Una ulteriore sproporzione, sempre a danno dell’Unione, si può notare se si compara la sua attività di regolazione con il suo bilancio.
L’Unione detta regole sul mercato interno, sulla politica agricola e sulla pesca, sulla politica commerciale, quella monetaria, quella ambientale, la ricerca, l’innovazione, l’energia, le comunicazioni, la cultura, i trasporti, fino al rumore dei tosaerba e alla qualità delle acque da balneazione. È un gigante regolatorio, ma è nello stesso tempo un nano finanziario. Non c’è un equilibrio tra la quantità di standard che detta e la quantità di entrate e spese che gestisce: quest’ultima è così limitata che impedisce il pieno svolgimento di quella funzione redistributiva che è propria di qualunque potere pubblico moderno.

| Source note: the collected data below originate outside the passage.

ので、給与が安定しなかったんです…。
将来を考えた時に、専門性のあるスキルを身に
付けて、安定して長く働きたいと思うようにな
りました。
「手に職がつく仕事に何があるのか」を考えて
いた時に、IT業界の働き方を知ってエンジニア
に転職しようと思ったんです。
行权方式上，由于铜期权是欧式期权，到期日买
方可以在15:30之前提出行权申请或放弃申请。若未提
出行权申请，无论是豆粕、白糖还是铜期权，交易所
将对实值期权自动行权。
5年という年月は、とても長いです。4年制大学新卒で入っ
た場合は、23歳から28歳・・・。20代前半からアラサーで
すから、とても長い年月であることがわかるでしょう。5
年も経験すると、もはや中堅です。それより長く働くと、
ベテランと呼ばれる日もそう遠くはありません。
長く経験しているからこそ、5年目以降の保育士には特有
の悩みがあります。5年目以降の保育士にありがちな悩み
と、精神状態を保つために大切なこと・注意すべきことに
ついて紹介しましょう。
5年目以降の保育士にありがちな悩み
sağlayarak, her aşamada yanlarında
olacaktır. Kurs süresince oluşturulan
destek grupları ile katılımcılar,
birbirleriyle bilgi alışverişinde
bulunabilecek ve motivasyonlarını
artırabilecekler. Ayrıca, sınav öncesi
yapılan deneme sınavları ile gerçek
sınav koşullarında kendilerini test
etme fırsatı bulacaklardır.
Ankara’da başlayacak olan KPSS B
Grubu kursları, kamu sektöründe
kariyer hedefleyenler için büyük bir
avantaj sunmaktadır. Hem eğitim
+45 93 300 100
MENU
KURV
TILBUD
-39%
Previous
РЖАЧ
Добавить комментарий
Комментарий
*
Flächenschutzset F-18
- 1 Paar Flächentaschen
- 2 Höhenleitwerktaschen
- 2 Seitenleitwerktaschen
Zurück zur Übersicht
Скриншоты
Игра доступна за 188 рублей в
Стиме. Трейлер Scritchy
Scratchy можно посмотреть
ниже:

Infine, c’è una sproporzione tra la domanda di nuovi compiti che gli Stati membri stessi richiedono all’Unione di svolgere e le risorse finanziarie di cui l’Unione può disporre: interventi per la pandemia, la difesa, l’aumento della competitività sono richiesti, ma, rispetto a compiti di tali dimensioni, il quadro finanziario è decisamente troppo modesto.
In conclusione, c’è una evidente sproporzione per difetto del piano di spesa dell’Unione, con qualunque metro lo si misuri. Con un bilancio che è pari a quello di uno dei suoi più piccoli Stati membri, come può l’Unione far sentire la propria voce nel mondo?Come può resistere allo squilibrio interno tra potere di regolazione e potestà di spesa? Come può far fronte ai nuovi compiti che le vengono richiesti?